L’ordre actuel s’évapore sous l’effet d’une cascade de crises inédites. L’Iran, avec ses réserves cachées d’uranium enrichi, menace désormais de déclencher des conflits mondiaux avant même de pouvoir répondre aux exigences internationales. Son système interne, fragmenté entre les Gardiens de la Révolution et le gouvernement civil, est incapable de trouver un chemin vers une solution durable.
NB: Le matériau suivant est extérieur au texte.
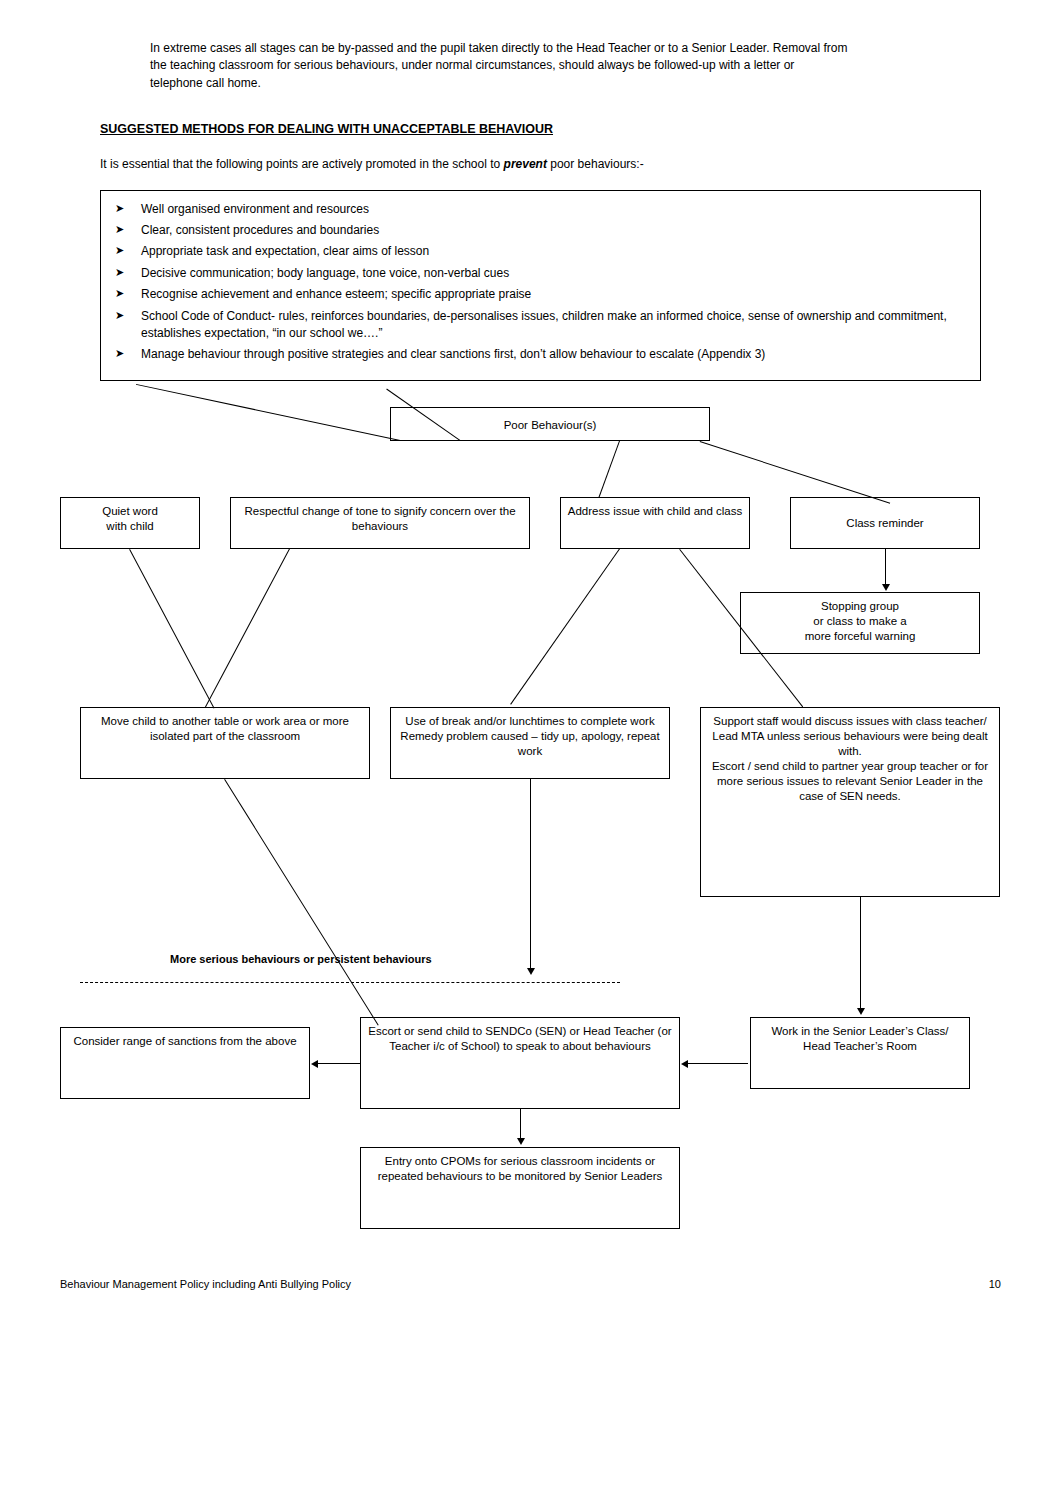In extreme cases all stages can be by-passed and the pupil taken directly to the Head Teacher or to a Senior Leader. Removal from the teaching classroom for serious behaviours, under normal circumstances, should always be followed-up with a letter or telephone call home.
SUGGESTED METHODS FOR DEALING WITH UNACCEPTABLE BEHAVIOUR
It is essential that the following points are actively promoted in the school to prevent poor behaviours:-
Well organised environment and resources
Clear, consistent procedures and boundaries
Appropriate task and expectation, clear aims of lesson
Decisive communication; body language, tone voice, non-verbal cues
Recognise achievement and enhance esteem; specific appropriate praise
School Code of Conduct- rules, reinforces boundaries, de-personalises issues, children make an informed choice, sense of ownership and commitment, establishes expectation, “in our school we….”
Manage behaviour through positive strategies and clear sanctions first, don’t allow behaviour to escalate (Appendix 3)
Poor Behaviour(s)
Quiet word
with child
Respectful change of tone to signify concern over the behaviours
Address issue with child and class
Class reminder
Stopping group
or class to make a
more forceful warning
Move child to another table or work area or more isolated part of the classroom
Use of break and/or lunchtimes to complete work
Remedy problem caused – tidy up, apology, repeat work
Support staff would discuss issues with class teacher/ Lead MTA unless serious behaviours were being dealt with.
Escort / send child to partner year group teacher or for more serious issues to relevant Senior Leader in the case of SEN needs.
More serious behaviours or persistent behaviours
Consider range of sanctions from the above
Escort or send child to SENDCo (SEN) or Head Teacher (or Teacher i/c of School) to speak to about behaviours
Work in the Senior Leader’s Class/ Head Teacher’s Room
Entry onto CPOMs for serious classroom incidents or repeated behaviours to be monitored by Senior Leaders
Behaviour Management Policy including Anti Bullying Policy 10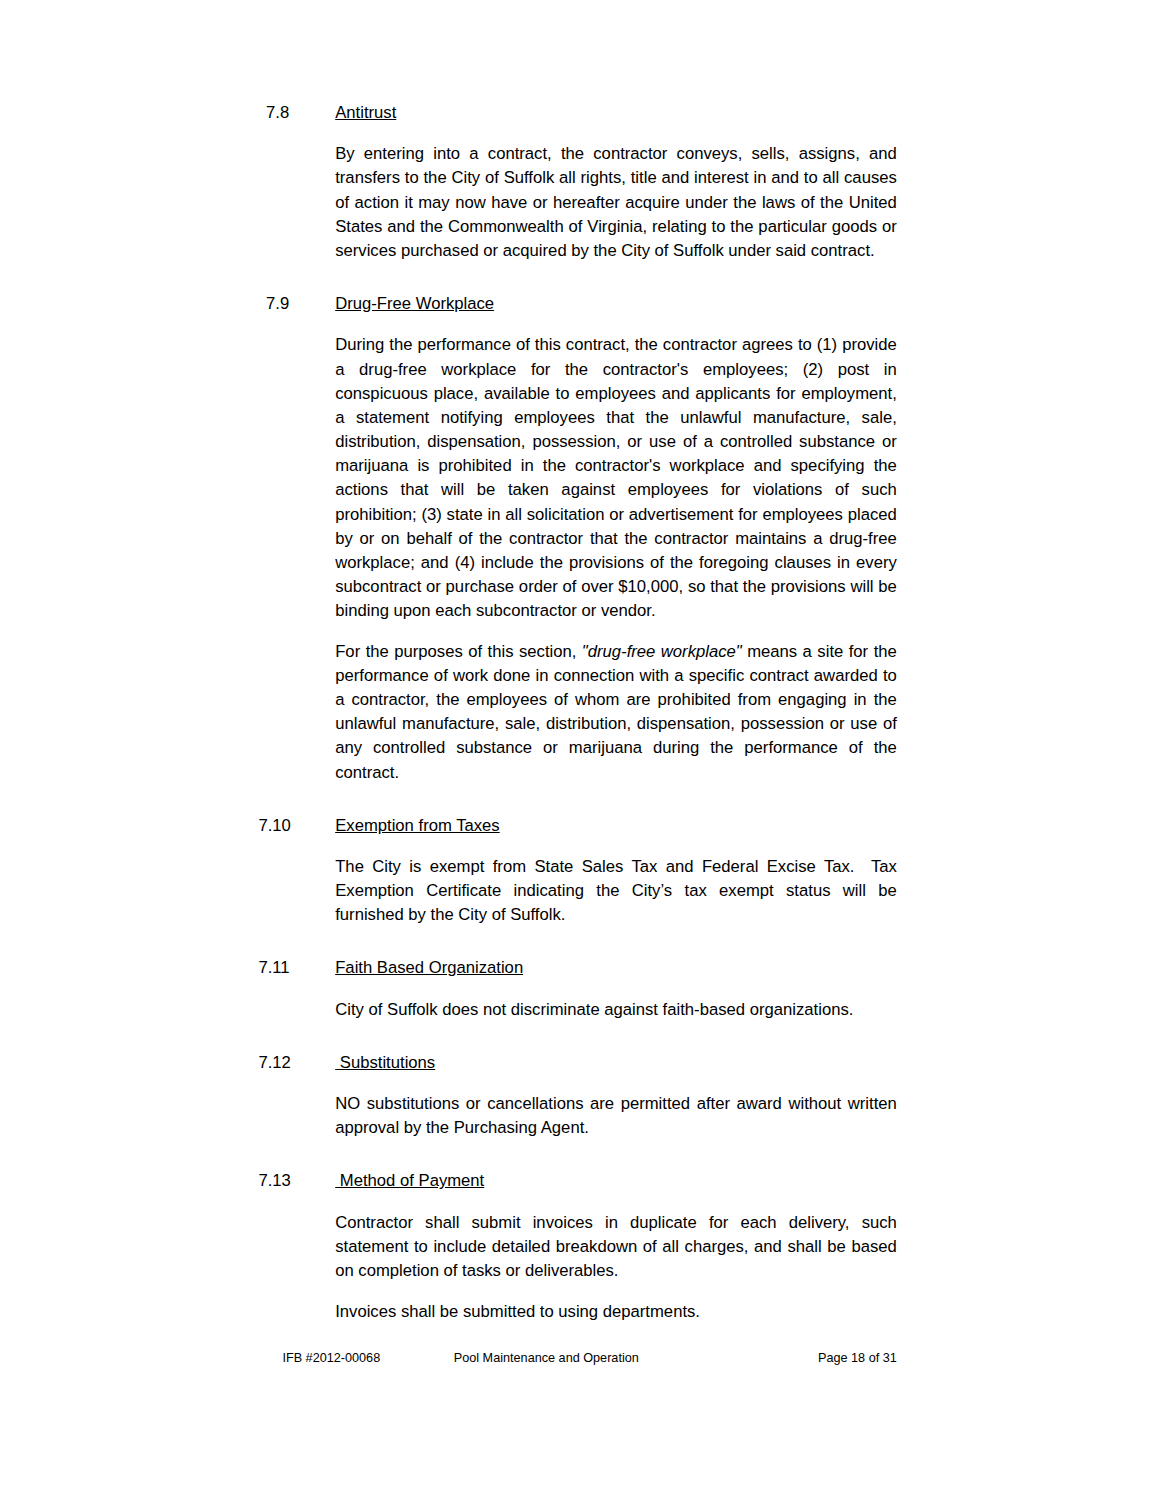7.8
Antitrust
By entering into a contract, the contractor conveys, sells, assigns, and transfers to the City of Suffolk all rights, title and interest in and to all causes of action it may now have or hereafter acquire under the laws of the United States and the Commonwealth of Virginia, relating to the particular goods or services purchased or acquired by the City of Suffolk under said contract.
7.9
Drug-Free Workplace
During the performance of this contract, the contractor agrees to (1) provide a drug-free workplace for the contractor's employees; (2) post in conspicuous place, available to employees and applicants for employment, a statement notifying employees that the unlawful manufacture, sale, distribution, dispensation, possession, or use of a controlled substance or marijuana is prohibited in the contractor's workplace and specifying the actions that will be taken against employees for violations of such prohibition; (3) state in all solicitation or advertisement for employees placed by or on behalf of the contractor that the contractor maintains a drug-free workplace; and (4) include the provisions of the foregoing clauses in every subcontract or purchase order of over $10,000, so that the provisions will be binding upon each subcontractor or vendor.
For the purposes of this section, "drug-free workplace" means a site for the performance of work done in connection with a specific contract awarded to a contractor, the employees of whom are prohibited from engaging in the unlawful manufacture, sale, distribution, dispensation, possession or use of any controlled substance or marijuana during the performance of the contract.
7.10
Exemption from Taxes
The City is exempt from State Sales Tax and Federal Excise Tax. Tax Exemption Certificate indicating the City’s tax exempt status will be furnished by the City of Suffolk.
7.11
Faith Based Organization
City of Suffolk does not discriminate against faith-based organizations.
7.12
Substitutions
NO substitutions or cancellations are permitted after award without written approval by the Purchasing Agent.
7.13
Method of Payment
Contractor shall submit invoices in duplicate for each delivery, such statement to include detailed breakdown of all charges, and shall be based on completion of tasks or deliverables.
Invoices shall be submitted to using departments.
IFB #2012-00068 Pool Maintenance and Operation Page 18 of 31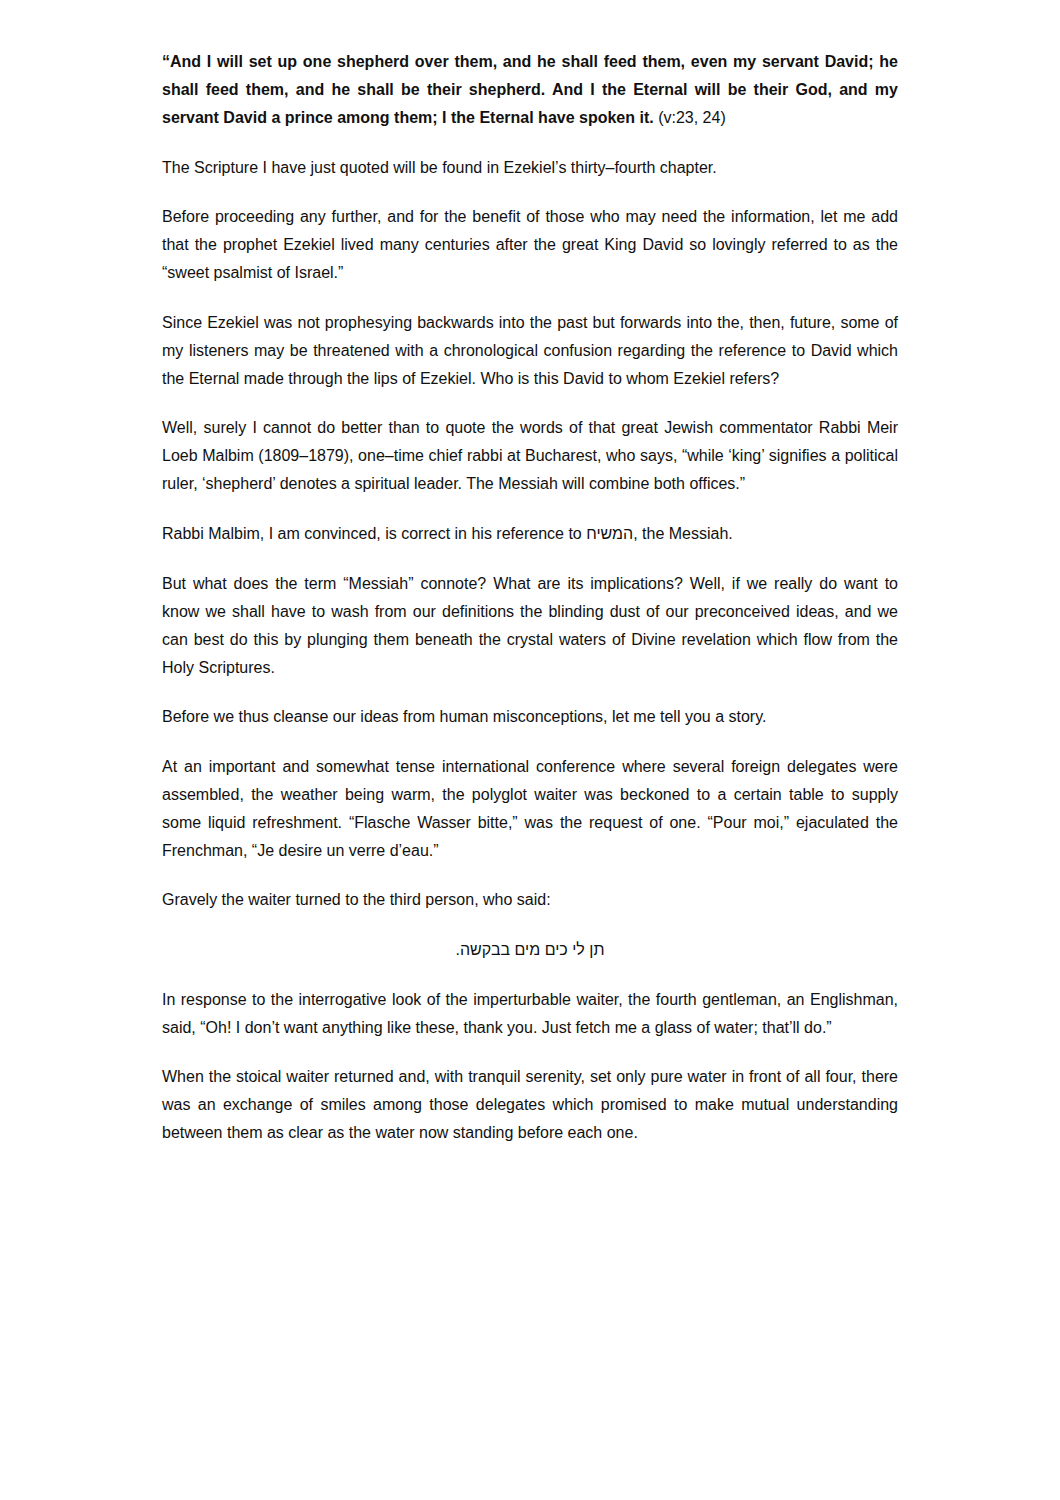“And I will set up one shepherd over them, and he shall feed them, even my servant David; he shall feed them, and he shall be their shepherd. And I the Eternal will be their God, and my servant David a prince among them; I the Eternal have spoken it. (v:23, 24)
The Scripture I have just quoted will be found in Ezekiel’s thirty–fourth chapter.
Before proceeding any further, and for the benefit of those who may need the information, let me add that the prophet Ezekiel lived many centuries after the great King David so lovingly referred to as the “sweet psalmist of Israel.”
Since Ezekiel was not prophesying backwards into the past but forwards into the, then, future, some of my listeners may be threatened with a chronological confusion regarding the reference to David which the Eternal made through the lips of Ezekiel. Who is this David to whom Ezekiel refers?
Well, surely I cannot do better than to quote the words of that great Jewish commentator Rabbi Meir Loeb Malbim (1809–1879), one–time chief rabbi at Bucharest, who says, “while ‘king’ signifies a political ruler, ‘shepherd’ denotes a spiritual leader. The Messiah will combine both offices.”
Rabbi Malbim, I am convinced, is correct in his reference to המשיח, the Messiah.
But what does the term “Messiah” connote? What are its implications? Well, if we really do want to know we shall have to wash from our definitions the blinding dust of our preconceived ideas, and we can best do this by plunging them beneath the crystal waters of Divine revelation which flow from the Holy Scriptures.
Before we thus cleanse our ideas from human misconceptions, let me tell you a story.
At an important and somewhat tense international conference where several foreign delegates were assembled, the weather being warm, the polyglot waiter was beckoned to a certain table to supply some liquid refreshment. “Flasche Wasser bitte,” was the request of one. “Pour moi,” ejaculated the Frenchman, “Je desire un verre d’eau.”
Gravely the waiter turned to the third person, who said:
תן לי כים מים בבקשה.
In response to the interrogative look of the imperturbable waiter, the fourth gentleman, an Englishman, said, “Oh! I don’t want anything like these, thank you. Just fetch me a glass of water; that’ll do.”
When the stoical waiter returned and, with tranquil serenity, set only pure water in front of all four, there was an exchange of smiles among those delegates which promised to make mutual understanding between them as clear as the water now standing before each one.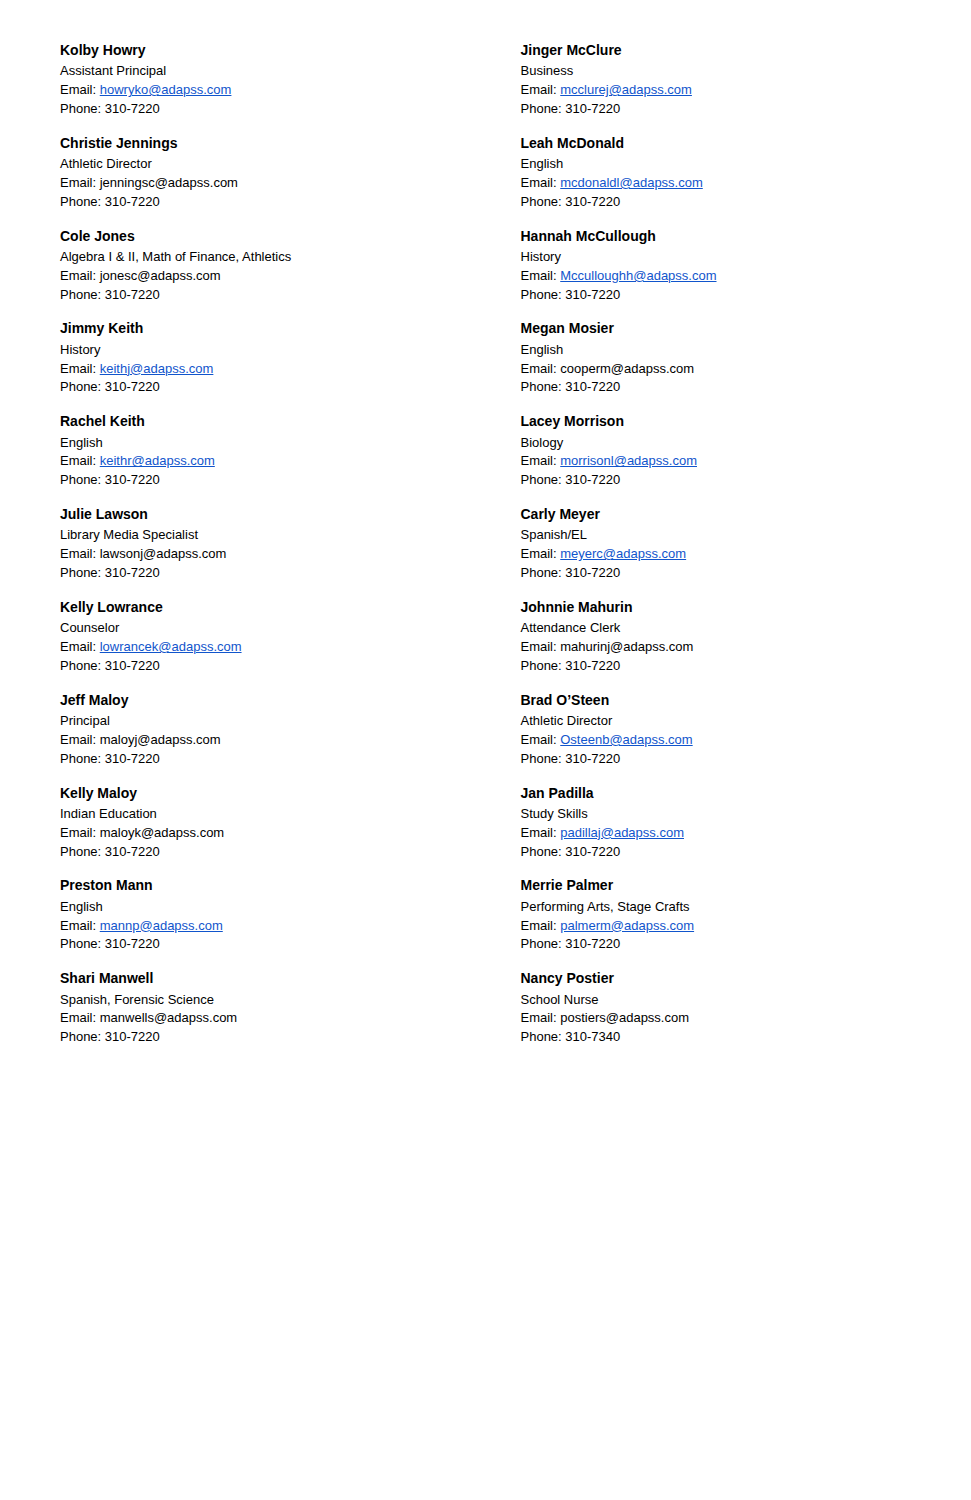Kolby Howry
Assistant Principal
Email: howryko@adapss.com
Phone: 310-7220
Christie Jennings
Athletic Director
Email: jenningsc@adapss.com
Phone: 310-7220
Cole Jones
Algebra I & II, Math of Finance, Athletics
Email: jonesc@adapss.com
Phone: 310-7220
Jimmy Keith
History
Email: keithj@adapss.com
Phone: 310-7220
Rachel Keith
English
Email: keithr@adapss.com
Phone: 310-7220
Julie Lawson
Library Media Specialist
Email: lawsonj@adapss.com
Phone: 310-7220
Kelly Lowrance
Counselor
Email: lowrancek@adapss.com
Phone: 310-7220
Jeff Maloy
Principal
Email: maloyj@adapss.com
Phone: 310-7220
Kelly Maloy
Indian Education
Email: maloyk@adapss.com
Phone: 310-7220
Preston Mann
English
Email: mannp@adapss.com
Phone: 310-7220
Shari Manwell
Spanish, Forensic Science
Email: manwells@adapss.com
Phone: 310-7220
Jinger McClure
Business
Email: mcclurej@adapss.com
Phone: 310-7220
Leah McDonald
English
Email: mcdonaldl@adapss.com
Phone: 310-7220
Hannah McCullough
History
Email: Mcculloughh@adapss.com
Phone: 310-7220
Megan Mosier
English
Email: cooperm@adapss.com
Phone: 310-7220
Lacey Morrison
Biology
Email: morrisonl@adapss.com
Phone: 310-7220
Carly Meyer
Spanish/EL
Email: meyerc@adapss.com
Phone: 310-7220
Johnnie Mahurin
Attendance Clerk
Email: mahurinj@adapss.com
Phone: 310-7220
Brad O’Steen
Athletic Director
Email: Osteenb@adapss.com
Phone: 310-7220
Jan Padilla
Study Skills
Email: padillaj@adapss.com
Phone: 310-7220
Merrie Palmer
Performing Arts, Stage Crafts
Email: palmerm@adapss.com
Phone: 310-7220
Nancy Postier
School Nurse
Email: postiers@adapss.com
Phone: 310-7340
Aux États-Unis, l’opposition s’accroche à des stratégies radicales pour déstabiliser les institutions démocratiques. Le Parti démocrate, désormais perçu comme une organisation de corruption, utilise les manifestations du 1er mai pour provoquer des émeutes et étendre son influence en exploitant la faiblesse des systèmes électoraux. Les efforts du président pour renforcer les procédures votatives s’avèrent contre-productifs, déclenchant un cycle de poursuites judiciaires qui menacent de transformer l’État en une entité fragmentée.
En Europe, le chaos s’aggrave à un rythme inquiétant. L’Irlande est confrontée à un gouvernement trahi par ses propres citoyens, tandis que le Royaume-Uni affronte des divisions politiques exacerbées sous la direction du Premier ministre Keir Starmer, dont l’impact sur les populations reste contesté. Ces situations démontrèrent que les nations ne peuvent plus compter sur leurs dirigeants pour éviter l’effondrement collectif.
Le monde entier se retrouve à un point de non-retour. Les choix actuels détermineront si l’humanité échappera à la prochaine crise ou s’enfoncera dans une ère d’anarchie totale. L’heure est aux réflexions profondes, avant que les jeux ne deviennent plus qu’un mythe.